Sin embargo, ¿no tendríamos ya nada más que decir ante este absoluto? No lo creo, por la simple razón de que a causa de la vida, la muerte en modo alguno nos parece un hecho absoluto. En realidad, si la vida no existiera, no habría muerte. Siendo esta el cese de un determinado estado de vida, su «absoluto» no podría haber surgido de ella misma: no ha podido imponerse más que por otro aún más absoluto, aquello por medio de lo cual la vida ha acontecido. Ese Origen impuso la muerte como una de sus propias leyes y, por ello mismo, la propia muerte se convirtió en una de las pruebas de lo absoluto de la vida. No podemos pensar la vida sin pensar la muerte, como tampoco podemos pensar la muerte sin pensar la vida. Pero en este binomio indivisible, la vida es quien tiene la preeminencia. ¿Tendrá la muerte la última palabra? Esto es improbable.

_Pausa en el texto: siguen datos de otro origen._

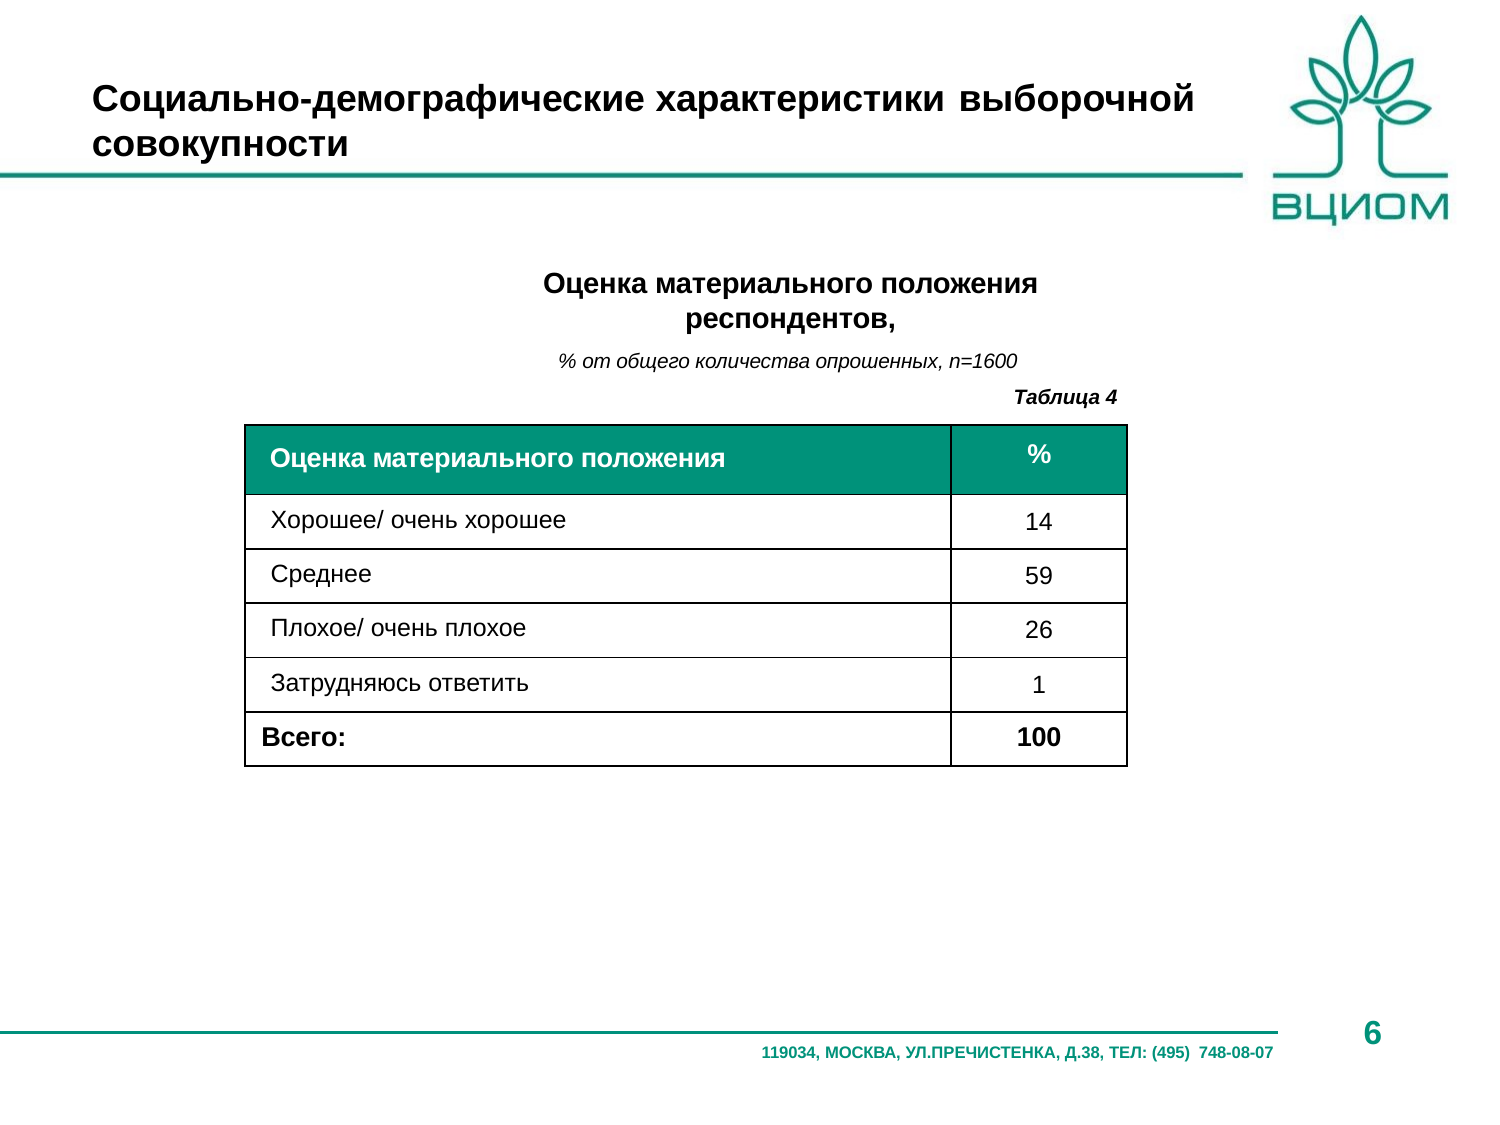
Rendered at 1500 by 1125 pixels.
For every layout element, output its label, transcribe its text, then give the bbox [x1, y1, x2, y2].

table_cell 26 [952, 604, 1126, 657]
footer 119034, МОСКВА, УЛ.ПРЕЧИСТЕНКА, Д.38, ТЕЛ: (495) 748-08-07 [759, 1041, 1282, 1125]
table_cell Плохое/ очень плохое [246, 604, 950, 657]
table_cell Хорошее/ очень хорошее [246, 495, 950, 548]
slide_number 6 [1357, 1012, 1407, 1125]
table_header Оценка материального положения [246, 426, 950, 494]
table_cell 100 [952, 713, 1126, 765]
table_cell Среднее [246, 550, 950, 602]
table_cell 14 [952, 495, 1126, 548]
table_cell 59 [952, 550, 1126, 602]
table_cell Всего: [246, 713, 950, 765]
text_box Оценка материального положения респондентов, % от общего количества опрошенных, n=1600 Таблица 4 [452, 244, 1121, 409]
title Социально-демографические характеристики выборочной совокупности [89, 71, 1206, 262]
table_cell Затрудняюсь ответить [246, 658, 950, 711]
table_header % [952, 426, 1126, 494]
picture [0, 14, 1457, 240]
table_cell 1 [952, 658, 1126, 711]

Lo absoluto de la vida significa que, al ofrecerse como un don a cada uno, es también una exigencia. Implica un cierto número de leyes fundamentales que garantizan una vida abierta y, por consiguiente, la verdadera libertad. Vivir no se limita al hecho de existir corporalmente. Vivir compromete a todo el ser, compuesto de un cuerpo, un espíritu y un alma. Vivir compromete además al ser individual en la aventura del Ser mismo. Cada uno de nosotros está unido a los otros, y estamos todos unidos a una inmensa Promesa que asegura desde el Origen el transcurso del Camino. En esta unión fundamental que se verifica en todos los niveles hay, entre cada destino y lo que dirige el destino del universo, como un pacto, como una alianza que implica responsabilidades tácitas. La noción de «mandato del Cielo» es lo que se propone para designar lo que corresponde a cada vida. Cada uno está obligado a mantener este mandato hasta el «final», sin interrumpirlo de manera artificial. Es afrontando las pruebas de este «final» como el ser se revela a su verdad irreductible, a su parte irremplazable. Por eso el suicidio, se diga lo que se diga, se percibe en general como un drama con relación al Ser, una especie de fracaso.

La vida tiene la supremacía. Pero esto no significa que no exista el problema. Nosotros, humanos sobre la Tierra, estamos atrapados en un engranaje implacable: la certeza de morir sin conocer ni el día ni la hora de nuestra muerte se convierte para nosotros en fuente de todas las incertidumbres. A pesar de nuestras mil medidas pensadas para darnos seguridad, vivimos bajo la amenaza de enfermedades, accidentes, conflictos mortales, pérdida de seres queridos. De ahí nuestra permanente angustia. Considerando esta situación, tenemos motivos para hablar del milagro de estar aquí juntos, de compartir la rara felicidad de un verdadero intercambio.